| THE TASK |
Rewrite everything from the line containing "Buvette Corner" down to the line containing "유네스코는 대만 원주민족 언어를 '위기 언어'로 분류했다.", replacing "유창 구사" with "능숙하게 구사" and keeping everything else the same. Leave the pictures out of your answer.

| GIVEN DATA |

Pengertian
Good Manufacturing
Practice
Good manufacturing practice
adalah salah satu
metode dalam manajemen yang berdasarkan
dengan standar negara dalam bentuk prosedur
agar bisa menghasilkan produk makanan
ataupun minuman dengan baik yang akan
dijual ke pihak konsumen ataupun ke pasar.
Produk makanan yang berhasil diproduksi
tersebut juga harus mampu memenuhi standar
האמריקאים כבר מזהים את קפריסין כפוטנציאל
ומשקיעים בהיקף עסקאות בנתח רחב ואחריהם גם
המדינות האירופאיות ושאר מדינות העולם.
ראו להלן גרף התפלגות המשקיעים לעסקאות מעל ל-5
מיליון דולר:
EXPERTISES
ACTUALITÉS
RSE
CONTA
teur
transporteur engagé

--

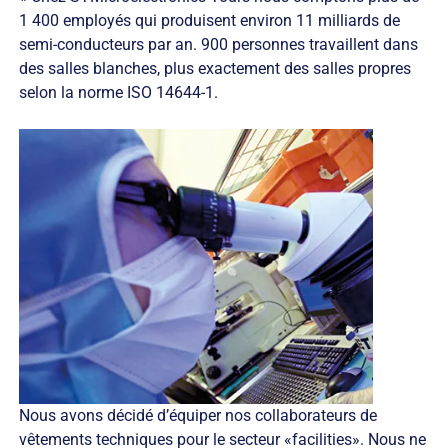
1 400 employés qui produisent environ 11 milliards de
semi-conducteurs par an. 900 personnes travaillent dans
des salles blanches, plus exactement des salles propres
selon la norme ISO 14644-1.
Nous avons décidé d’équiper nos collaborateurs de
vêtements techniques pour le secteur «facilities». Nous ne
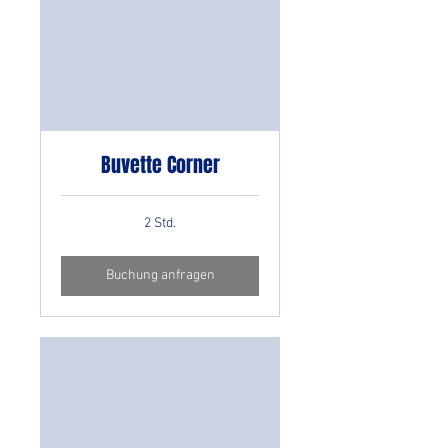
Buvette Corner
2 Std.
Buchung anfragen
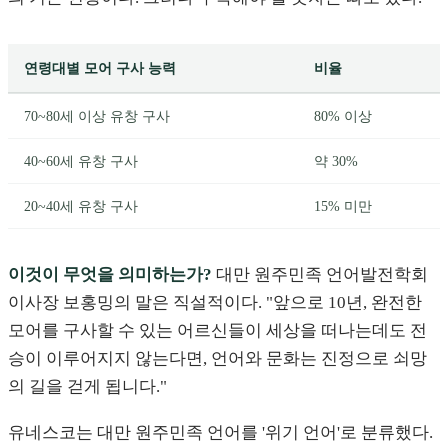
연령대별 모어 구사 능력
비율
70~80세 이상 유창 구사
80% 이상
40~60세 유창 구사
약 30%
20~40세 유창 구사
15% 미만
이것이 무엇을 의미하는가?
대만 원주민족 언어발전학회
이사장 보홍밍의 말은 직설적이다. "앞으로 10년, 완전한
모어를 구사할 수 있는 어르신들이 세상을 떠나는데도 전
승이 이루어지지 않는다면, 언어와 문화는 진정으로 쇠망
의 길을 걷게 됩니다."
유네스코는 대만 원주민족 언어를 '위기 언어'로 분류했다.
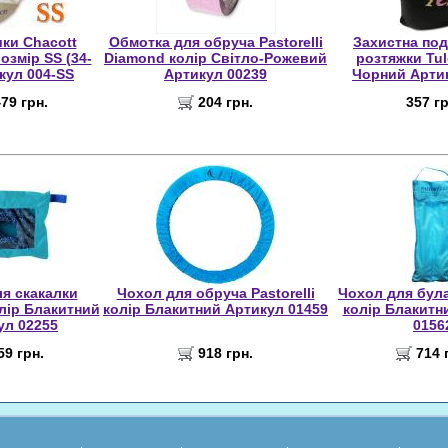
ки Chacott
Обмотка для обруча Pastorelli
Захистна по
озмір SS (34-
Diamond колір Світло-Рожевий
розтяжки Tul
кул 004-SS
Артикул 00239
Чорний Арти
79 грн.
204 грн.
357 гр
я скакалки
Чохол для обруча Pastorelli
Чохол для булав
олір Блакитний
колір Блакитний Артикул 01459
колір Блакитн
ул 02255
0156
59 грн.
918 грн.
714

| TASK SOLUTION |
Buvette Corner
2 Std.
Buchung anfragen
연령대별 모어 구사 능력
비율
70~80세 이상 능숙하게 구사
80% 이상
40~60세 능숙하게 구사
약 30%
20~40세 능숙하게 구사
15% 미만
이것이 무엇을 의미하는가?
대만 원주민족 언어발전학회
이사장 보홍밍의 말은 직설적이다. "앞으로 10년, 완전한
모어를 구사할 수 있는 어르신들이 세상을 떠나는데도 전
승이 이루어지지 않는다면, 언어와 문화는 진정으로 쇠망
의 길을 걷게 됩니다."
유네스코는 대만 원주민족 언어를 '위기 언어'로 분류했다.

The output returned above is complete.